To determine whether the electrons are moving clockwise or counterclockwise, you can use the right-hand rule. Here's how you can apply it in this scenario:

1. Extend your right hand: Keep your thumb, index finger, and middle finger perpendicular to each other, forming a right angle.

2. Point your thumb in the direction of the electron's velocity vector, which is horizontal in this case (from the information provided).

3. Point your index finger in the direction of the magnetic field vector, which is downward.

4. Your middle finger will naturally point in the opposite direction to the electron's motion.

If your middle finger is pointing counterclockwise when looking down from above, then the electron is moving counterclockwise. If it is pointing clockwise, then the electron is moving clockwise.

Now let's move on to calculating the radius of the electron's orbit and the period of their motion:

The force experienced by a moving charged particle in a magnetic field is given by the equation F = qvB, where F is the force, q is the charge of the particle, v is its velocity, and B is the magnetic field.

In this case, as the electrons move in a circle, the magnetic force provides the necessary centripetal force to keep the electrons in their circular path.

The magnetic force can be equated to the centripetal force:

qvB = m(v^2/r),

where m is the mass of the electron, v is its velocity, and r is the radius of the orbit.

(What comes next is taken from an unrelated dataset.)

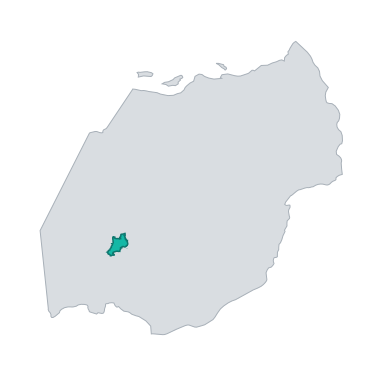 location of Shinyanga, Shinyanga, United Republic of Tanzania, rotated 264°
{"feature_id": "72390352B3732768371218", "entity_name": "Shinyanga", "entity_type": "district", "adm_level": 2, "iso_a3": "TZA", "parent_name": "United Republic of Tanzania", "parent_adm1": "Shinyanga", "projection": "natural_earth1", "projection_center": [33.123, -3.598], "detail": "fine", "context": "in_parent", "style": "filled", "palette": "teal", "viewbox_px": 384, "rotation_deg": 264, "n_neighbors": 0, "source": "geoboundaries", "source_scale": "gbopen_adm2", "svg_char_len": 7324}
<svg xmlns="http://www.w3.org/2000/svg" viewBox="0 0 384 384"><g transform="rotate(264 192 192)"><path d="M143.0,280.4L139.0,277.9L135.3,276.4L132.3,274.7L130.9,273.1L128.1,272.5L125.6,272.2L123.3,270.7L118.7,270.1L118.2,269.1L118.1,266.9L117.3,266.3L115.6,265.7L113.7,265.7L112.6,266.1L112.0,265.9L110.4,264.6L109.0,262.9L108.5,260.2L106.4,258.5L103.9,257.2L97.1,257.3L96.0,256.9L94.4,255.5L92.5,253.3L90.9,250.7L89.6,247.3L88.2,242.6L80.3,223.9L79.5,220.4L78.0,216.5L75.4,211.7L72.8,208.1L69.2,204.9L65.1,201.7L62.9,199.5L58.6,190.7L57.8,186.6L57.1,182.4L57.4,180.6L60.0,175.1L60.2,173.6L59.9,171.5L58.6,167.1L57.0,161.8L53.6,152.2L53.1,149.7L53.2,147.9L55.1,138.1L55.1,136.7L63.0,136.9L68.7,132.6L73.7,126.2L74.7,123.5L76.7,119.4L78.7,117.3L79.5,115.9L80.6,111.8L83.2,109.0L85.8,106.9L85.3,105.4L85.7,104.8L87.0,103.7L89.8,102.7L90.3,100.6L90.3,98.1L89.8,96.8L89.9,95.2L89.5,94.3L87.7,94.1L85.1,92.9L82.9,92.4L81.4,91.7L80.8,91.1L80.6,89.7L81.8,85.9L80.6,84.4L83.3,78.1L83.8,77.4L84.8,77.3L86.4,76.6L87.9,76.3L89.0,76.6L89.9,76.3L90.7,75.6L91.4,73.5L91.9,70.0L91.6,67.1L90.5,64.9L90.1,61.5L90.7,56.9L90.3,53.2L89.0,50.1L87.7,48.3L85.8,47.5L82.7,42.9L81.7,40.6L81.9,39.3L83.0,38.7L84.9,38.9L86.8,38.3L88.5,37.1L90.2,36.7L91.1,36.9L169.5,36.9L261.2,96.1L261.6,96.8L262.3,101.9L262.1,103.6L260.7,106.5L260.3,108.1L260.3,109.1L260.6,109.6L261.8,109.7L262.9,110.4L263.2,111.0L264.0,113.2L265.0,114.3L299.8,143.3L300.6,143.8L300.1,146.2L298.1,152.1L298.0,154.6L297.2,157.5L296.5,159.4L294.4,167.7L292.7,170.8L290.4,178.1L290.1,183.7L291.3,187.6L291.8,191.2L294.4,194.8L296.6,196.1L298.0,197.7L300.6,201.5L302.0,205.2L306.7,207.1L308.5,211.3L307.8,214.2L305.6,216.6L303.6,220.5L302.0,225.6L301.9,233.4L303.0,232.2L305.5,234.1L305.7,239.9L303.2,246.6L302.4,249.7L302.3,252.4L304.1,260.5L306.8,264.5L306.6,265.8L305.9,266.9L310.6,274.1L310.2,280.4L311.9,285.3L312.7,289.6L313.8,292.8L314.0,295.1L312.6,297.5L316.0,298.2L318.0,300.2L319.0,302.2L321.5,302.1L322.8,303.4L324.7,304.5L329.0,307.8L330.2,309.4L330.9,311.0L319.0,321.3L314.7,324.0L311.6,325.2L308.4,325.9L305.3,327.5L302.3,330.1L298.6,331.4L294.0,331.4L289.2,333.2L281.7,338.5L277.3,335.5L273.8,334.6L269.9,334.7L267.4,335.1L266.6,335.7L265.8,337.5L265.2,340.5L262.6,343.4L258.0,346.1L253.8,347.1L249.9,346.4L247.4,345.3L246.0,343.7L244.0,343.0L241.4,343.1L238.8,344.2L236.4,346.4L232.5,347.3L227.2,347.0L224.4,346.0L224.0,344.2L221.7,342.1L217.5,339.7L214.3,339.7L212.3,342.0L210.5,343.4L208.8,344.0L207.3,344.1L205.2,343.4L199.3,343.2L193.8,343.3L193.2,340.0L192.1,337.9L191.1,336.7L189.2,336.4L188.6,335.5L188.0,333.4L187.1,331.7L185.8,330.2L185.1,328.9L184.8,327.6L185.0,326.2L186.2,322.8L186.5,320.5L186.4,318.1L185.8,315.7L184.5,312.8L184.6,311.9L184.2,309.9L184.1,308.5L184.4,306.8L184.1,304.5L183.0,299.7L183.0,298.4L181.8,296.0L178.1,290.5L178.0,289.7L172.2,284.1L169.9,282.9L169.0,284.0L168.7,284.9L168.9,286.7L168.8,287.6L168.6,288.0L167.2,288.0L166.3,287.8L164.1,286.3L162.4,285.9L158.2,286.2L156.7,286.5L155.5,286.2L153.3,283.6L150.7,283.1L148.3,282.9L144.4,280.0L143.0,280.4ZM307.3,186.7L309.2,192.9L309.0,194.0L307.6,194.7L306.9,194.8L306.1,193.8L305.5,191.7L304.5,192.2L302.7,189.7L301.0,189.6L299.5,186.6L300.1,184.0L299.7,179.6L301.6,177.4L302.7,173.6L303.9,176.2L304.1,180.2L305.8,185.0L307.3,186.7ZM316.6,149.9L316.8,151.4L316.4,152.8L316.5,157.2L316.3,160.1L314.9,164.1L313.7,165.5L312.7,165.1L311.8,164.4L311.1,163.3L312.5,156.0L311.9,150.6L314.5,151.1L316.6,149.9ZM312.5,238.9L311.1,239.3L310.6,238.9L309.8,237.7L311.2,236.7L312.6,234.7L315.9,231.8L317.4,229.4L317.2,231.7L315.3,236.7L313.8,237.0L312.5,238.9Z" fill="#d9dde1" stroke="#a8b0b8" stroke-width="1"/><path d="M137.4,108.0L137.5,108.1L138.0,108.0L138.1,107.9L138.5,107.4L139.0,106.8L139.1,106.7L139.3,106.7L139.4,107.1L139.5,107.2L139.6,107.3L139.8,107.3L140.1,107.3L140.1,107.7L140.2,107.8L140.3,107.9L140.5,108.2L140.7,108.4L140.7,108.5L140.7,108.9L140.7,109.1L140.7,109.3L140.7,109.5L140.8,109.7L140.9,110.0L141.0,110.2L141.0,110.3L141.0,110.8L140.9,111.1L141.0,111.3L140.9,111.4L140.9,111.5L140.9,111.8L140.8,112.0L140.7,112.4L140.6,112.5L140.6,112.9L140.6,113.0L140.6,113.5L140.5,114.0L141.2,114.1L141.9,114.4L142.3,114.8L142.6,115.0L143.4,115.0L143.6,115.1L143.9,115.0L144.1,115.1L144.2,115.3L144.0,115.6L143.8,116.1L143.7,116.3L143.9,116.5L144.1,116.5L144.5,116.6L144.8,116.6L145.0,116.8L145.0,118.0L144.6,118.6L144.5,118.9L144.4,119.2L144.3,119.7L144.7,120.4L144.9,120.5L145.0,120.8L145.0,121.0L145.3,121.0L145.5,121.2L145.6,121.3L145.7,121.6L145.7,121.9L145.8,121.9L145.9,122.0L146.0,122.1L146.3,122.3L146.5,122.4L146.7,122.6L147.2,122.7L147.3,122.7L147.6,122.7L147.8,122.7L148.0,122.6L148.3,122.5L148.6,122.6L148.8,122.5L149.1,122.6L149.3,122.6L149.5,122.5L149.8,122.3L149.9,122.2L150.0,122.3L150.2,122.5L150.3,122.4L150.5,122.5L150.5,122.4L150.5,122.2L150.6,121.9L150.8,121.8L150.8,121.7L151.1,121.8L151.3,121.8L151.4,121.7L151.5,121.5L151.7,121.4L151.8,121.3L151.9,121.2L151.9,121.3L151.9,121.2L152.0,121.2L151.9,121.2L152.0,121.2L152.1,121.3L152.2,121.2L152.3,121.2L152.5,121.1L152.8,121.0L153.0,121.0L153.2,120.9L153.3,120.8L153.5,120.8L153.8,120.7L153.7,120.7L153.9,120.6L154.0,120.7L154.3,120.6L154.2,120.6L154.3,120.5L154.6,120.5L154.8,120.6L155.0,120.4L155.2,120.5L155.3,120.5L155.4,120.4L155.4,120.5L155.5,120.6L155.7,120.8L155.8,120.9L155.9,121.0L156.0,121.1L156.3,121.1L156.5,121.0L156.5,120.9L156.9,120.9L157.4,121.1L157.6,121.0L157.8,121.0L158.0,121.0L158.1,120.9L158.2,120.7L158.3,120.6L158.2,120.7L157.9,120.5L157.8,120.4L157.7,120.1L157.6,119.9L157.4,119.7L157.3,119.0L157.3,118.9L157.4,118.7L157.4,118.2L157.4,117.8L157.4,117.7L157.3,117.3L157.3,117.1L157.1,117.0L157.0,116.8L156.6,116.7L156.1,116.7L155.9,116.7L155.7,116.6L155.6,116.4L154.9,116.4L154.7,116.3L154.5,116.0L154.5,115.9L154.3,115.6L154.4,115.4L154.2,115.3L153.9,115.4L153.7,115.4L153.6,115.5L153.6,115.4L153.6,115.5L153.4,115.5L153.2,115.4L153.1,115.5L153.1,115.4L152.9,115.3L152.8,115.2L152.9,114.8L153.1,114.5L153.4,113.7L153.4,113.0L153.5,112.8L153.5,112.5L153.5,112.1L153.6,111.5L153.7,111.3L153.8,111.0L153.9,110.9L154.0,110.7L154.1,110.4L154.3,110.2L154.4,110.3L154.7,110.3L154.8,110.4L155.0,110.5L155.1,109.9L155.1,109.7L155.3,109.8L155.5,109.8L155.7,109.3L155.7,109.1L155.7,108.9L155.1,108.5L154.8,108.4L154.2,108.4L153.8,108.3L153.4,108.4L153.1,108.3L152.7,108.4L151.9,108.4L151.7,108.4L151.3,108.3L151.0,108.3L150.8,108.4L150.7,108.4L150.1,108.4L149.9,108.4L149.6,108.2L149.2,107.9L149.0,107.6L148.9,107.3L148.9,106.9L148.7,107.0L148.3,107.4L148.2,107.3L147.7,107.3L147.5,107.1L147.3,107.0L147.1,106.8L147.0,106.7L146.7,106.4L146.6,106.2L146.4,106.1L146.2,106.0L145.7,105.9L145.6,106.0L145.4,106.0L145.4,105.9L145.1,105.7L144.8,105.3L144.7,105.3L144.5,105.0L144.4,104.9L144.0,104.6L143.7,104.5L143.2,104.4L142.9,104.2L142.9,103.5L142.6,103.4L142.4,102.9L142.3,102.6L142.1,102.5L141.6,102.5L141.4,102.4L141.3,102.1L141.2,101.6L141.1,101.4L141.0,101.6L140.9,101.7L140.6,101.7L140.1,102.0L139.9,102.0L139.4,102.0L139.1,102.4L139.1,102.5L138.9,102.6L138.9,102.8L138.8,103.0L138.7,103.1L138.7,103.3L138.6,103.5L138.3,103.8L138.1,103.9L137.8,104.0L137.4,104.0L137.1,104.1L137.1,104.4L137.1,105.2L137.3,105.4L137.4,105.6L137.5,106.1L137.5,106.8L137.4,107.1L137.4,107.8L137.4,108.0ZM142.3,121.4L142.2,121.4L142.4,121.4L142.3,121.4Z" fill="#14b8a6" stroke="#0f766e" stroke-width="1.5"/></g></svg>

Since we are looking for the radius, we can rearrange the equation to solve for r:

r = mv / (qB).

Using the provided values:
m (mass of electron) = 9.1 x 10^-31 kg,
v (velocity of electrons) = 1.0 x 10^7 m/s,
q (charge of an electron) = -1.6 x 10^-19 C,
B (magnetic field) = 1.0 x 10^-3 T,

Substituting the values in, we find:

r = (9.1 x 10^-31 kg) * (1.0 x 10^7 m/s) / (1.6 x 10^-19 C * 1.0 x 10^-3 T).

By performing the calculations, the radius of the electron's orbit is approximately equal to 5.69 x 10^-4 meters (or 0.569 mm).

To determine the period (T) of their motion, we can use the fact that the velocity is related to the circumference of the circle and the period by the equation:

v = (2πr) / T.

Rearranging for T, we get:

T = (2πr) / v.

Using the previously calculated radius (r) and the velocity (v) of the electrons, we can compute the period:

T = (2π * 5.69 x 10^-4) / (1.0 x 10^7).

By evaluating the expression, the period of the electron's motion is approximately equal to 3.58 x 10^-8 seconds (or 35.8 nanoseconds).

If you have any further questions or need more clarification, feel free to ask!